- Theatrical release poster
- Directed by: James Orr
- Screenplay by: James Orr; James Cruickshank;
- Story by: Rafal Zielinski; Edith Rey;
- Produced by: Peter Kroonenburg; David J. Patterson;
- Starring: Carl Marotte; Thor Bishopric; Carolyn Dunn; Rachel Hayward;
- Cinematography: René Verzier
- Edited by: Nick Rotundo
- Music by: Paul Zaza
- Production company: Filmline
- Distributed by: New World Pictures
- Release date: April 1985;
- Running time: 93 minutes
- Countries: Canada; United States;
- Language: English
- Budget: $2,032,000 (estimated)

= Breaking All the Rules (film) =

Breaking All the Rules is a 1985 American-Canadian comedy film directed by James Orr.

The film deals with a part-time employee in an amusement park. He is unwittingly connected to a stolen diamond hidden in his workplace, and with the attempts of the thieves to retrieve it.

==Plot==
Jack spends his summer doing a part-time job in an amusement park. Meanwhile, an expensive diamond is stolen by three thieves. In order to escape from the police, the thieves hide the diamond inside a fluffy toy at the park. However, Jack's fingerprints were left at the crime scene unintentionally.

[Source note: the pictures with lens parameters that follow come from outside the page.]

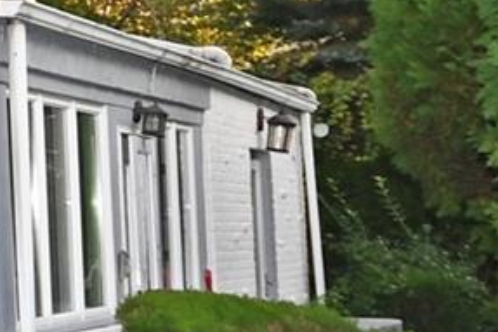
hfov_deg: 15.0
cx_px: -538
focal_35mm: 107
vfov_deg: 12.6
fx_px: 1479
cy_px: 6
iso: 100
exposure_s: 1/160
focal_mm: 10
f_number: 4.5
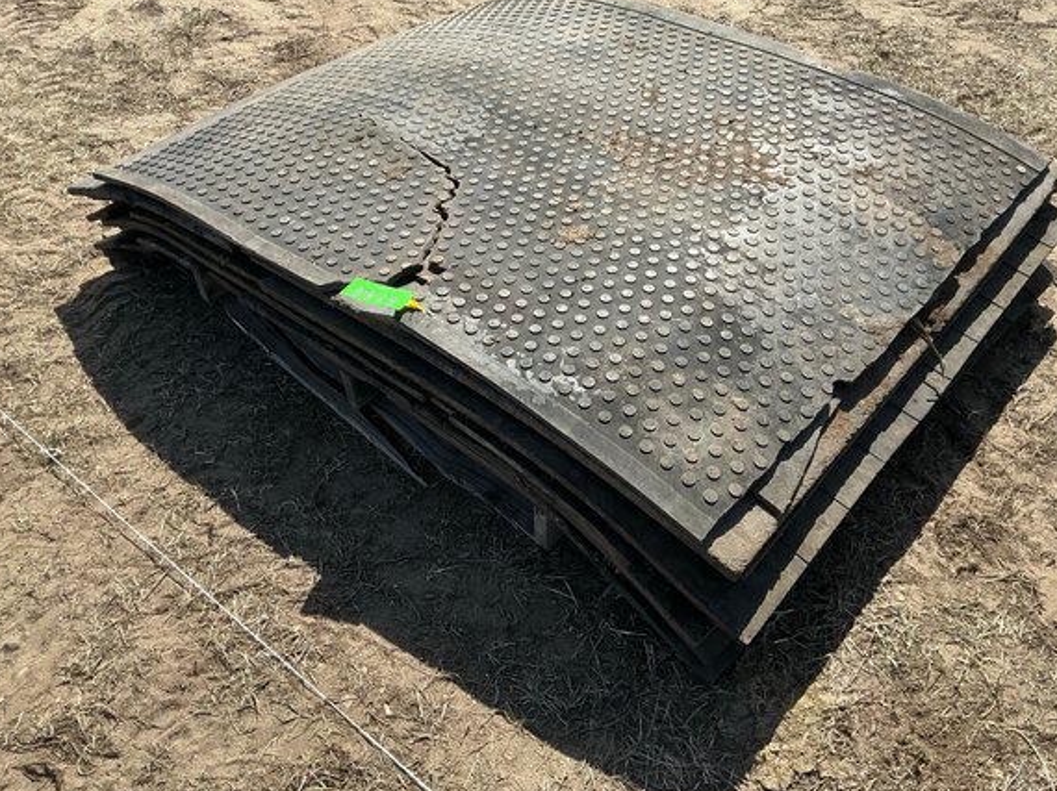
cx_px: 565
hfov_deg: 58.3
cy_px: 379
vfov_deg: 45.4
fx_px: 946
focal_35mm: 31
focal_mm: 3
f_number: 1.8
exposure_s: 1/1195
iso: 25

It is the last day of summer vacation, so Jack decides to hang out with his best friend David. On their way to the park, they meet two cute girls: Debbie and Angie. The four have a good time in the park, and Jack and David both fall in love with the girls, but they don't know that the three thieves have come back to the park and plan to take their diamond back.

==Production==
The film was written by Rafal Zielinski who called it "a personal project". He arranged finance from New World but says "then there was a regime change at the studio, and behind my back they hired another writer and rewrote the script. They only told me this one week before shooting, and said that if I didn’t like it, then they’ll get this new screenwriter to direct it as well. I freaked out. It was a gorgeous, sensitive, coming-of-age movie, but they had turned it into some silly comedy. I was so destroyed by this. I felt I’d been, well, raped."